Code Coverage tools like Atlassian Clover or JaCoCo and dashboards like Sonarqube are essential building blocks to any ALM tool setup. They are the best ways to measure your progress in eliminating technical debt and to guarantee that you are testing your entire application. When they are first rolled out, however, they can frequently paint an ugly picture of your application. I once saw a sonar report that said that it would take over 5 years of work to eliminate the technical debt for one web application! Before you preemptively turn in your resignation, follow the following tips:

  1. If your application relies on code generated by a utility (code generated from WSDL files as an example), it’s best to exclude that code from your reports. You won’t be able to write tests for such code in any reliable way so it’s best to ignore it. As an example, when we did that on the application I mentioned above, the technical debt repair time dropped from 5 years to 2 months!
  2. Don’t panic. Technical debt is probably what brought you to implement these tools in the first place. Knowing what you have to do is still better than being in the dark about your problems.
  3. Rather than assuming you will fix these problems eventually in one big technical debt release, consider taking steps to remedy problems as you fix or improve features in your code and including it in your estimates. As the technical debt is eliminated, your velocity will improve and your bug count will drop – giving you even more increased velocity!

Maven Wave Can Help

The consultants at Maven Wave can help you overcome these challenges in a number of ways:

  • Help you implement your ALM tools properly to give you the most accurate picture of your applications and how to improve them.
  • Our agile process consultants can help you improve your estimation process and increase your velocity.
  • Our development staff can provide extra bandwidth, when necessary, to help you meet your deadlines while eliminating technical debt.

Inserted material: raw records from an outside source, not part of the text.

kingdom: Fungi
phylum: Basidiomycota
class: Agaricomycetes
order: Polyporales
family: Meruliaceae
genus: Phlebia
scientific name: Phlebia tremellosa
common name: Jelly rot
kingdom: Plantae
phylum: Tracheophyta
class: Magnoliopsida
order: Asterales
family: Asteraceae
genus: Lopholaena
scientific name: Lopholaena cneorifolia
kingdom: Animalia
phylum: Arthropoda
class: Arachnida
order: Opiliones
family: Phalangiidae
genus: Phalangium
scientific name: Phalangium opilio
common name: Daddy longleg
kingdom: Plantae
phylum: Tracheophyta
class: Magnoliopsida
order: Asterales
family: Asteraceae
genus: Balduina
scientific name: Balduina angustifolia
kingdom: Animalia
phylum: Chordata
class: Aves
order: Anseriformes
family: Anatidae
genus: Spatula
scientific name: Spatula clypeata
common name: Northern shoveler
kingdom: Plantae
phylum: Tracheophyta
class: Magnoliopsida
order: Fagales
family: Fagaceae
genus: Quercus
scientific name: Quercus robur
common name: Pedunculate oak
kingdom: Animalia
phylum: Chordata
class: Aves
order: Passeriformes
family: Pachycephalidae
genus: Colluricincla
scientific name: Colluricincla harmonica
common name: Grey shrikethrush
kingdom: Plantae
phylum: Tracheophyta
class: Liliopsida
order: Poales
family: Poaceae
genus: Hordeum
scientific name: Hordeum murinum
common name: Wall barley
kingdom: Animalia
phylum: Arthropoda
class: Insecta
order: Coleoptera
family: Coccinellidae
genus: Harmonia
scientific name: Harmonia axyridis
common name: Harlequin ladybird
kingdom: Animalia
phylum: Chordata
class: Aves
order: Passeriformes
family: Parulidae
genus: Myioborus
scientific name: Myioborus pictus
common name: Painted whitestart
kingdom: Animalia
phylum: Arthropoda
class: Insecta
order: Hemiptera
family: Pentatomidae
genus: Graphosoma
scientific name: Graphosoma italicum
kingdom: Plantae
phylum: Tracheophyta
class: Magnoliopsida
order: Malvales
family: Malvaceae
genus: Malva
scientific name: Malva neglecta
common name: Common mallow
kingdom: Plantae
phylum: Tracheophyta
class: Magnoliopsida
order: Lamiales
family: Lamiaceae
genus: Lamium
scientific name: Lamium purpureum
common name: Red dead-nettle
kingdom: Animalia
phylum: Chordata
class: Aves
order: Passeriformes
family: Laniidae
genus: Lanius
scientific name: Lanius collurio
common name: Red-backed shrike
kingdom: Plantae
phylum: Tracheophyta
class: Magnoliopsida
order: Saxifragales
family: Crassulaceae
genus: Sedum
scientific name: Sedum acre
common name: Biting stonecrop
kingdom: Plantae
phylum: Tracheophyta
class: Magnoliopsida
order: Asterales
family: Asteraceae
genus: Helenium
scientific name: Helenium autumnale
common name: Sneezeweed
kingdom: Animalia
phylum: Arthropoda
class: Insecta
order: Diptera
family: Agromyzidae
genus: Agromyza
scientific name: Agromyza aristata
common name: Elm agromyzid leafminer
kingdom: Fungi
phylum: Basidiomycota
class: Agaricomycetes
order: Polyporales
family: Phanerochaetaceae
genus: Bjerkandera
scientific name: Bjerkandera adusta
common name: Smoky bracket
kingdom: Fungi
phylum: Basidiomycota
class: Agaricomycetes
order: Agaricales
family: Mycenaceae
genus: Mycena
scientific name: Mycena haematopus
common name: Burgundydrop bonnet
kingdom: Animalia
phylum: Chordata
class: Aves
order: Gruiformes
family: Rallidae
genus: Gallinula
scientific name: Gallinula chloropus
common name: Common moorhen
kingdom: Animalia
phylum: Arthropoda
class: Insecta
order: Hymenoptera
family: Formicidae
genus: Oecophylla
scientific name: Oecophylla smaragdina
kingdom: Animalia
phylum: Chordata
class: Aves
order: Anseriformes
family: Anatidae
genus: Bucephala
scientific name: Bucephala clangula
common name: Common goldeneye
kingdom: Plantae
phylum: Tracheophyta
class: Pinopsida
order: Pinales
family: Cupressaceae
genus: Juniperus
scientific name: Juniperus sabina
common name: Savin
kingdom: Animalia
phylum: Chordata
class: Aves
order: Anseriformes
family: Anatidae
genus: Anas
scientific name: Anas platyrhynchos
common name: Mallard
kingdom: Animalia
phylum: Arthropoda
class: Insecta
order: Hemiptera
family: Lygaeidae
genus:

Implementing Application Lifecycle Management tools can give you the clearest possible picture of what needs to be done to improve the quality of your application. Sometimes the tools may tell you there is a long road ahead, but as you begin to improve your application and pay attention to what the tools are telling you, it will pay dividends with fewer bugs and increased velocity. With that, brings fewer long nights and increased innovation.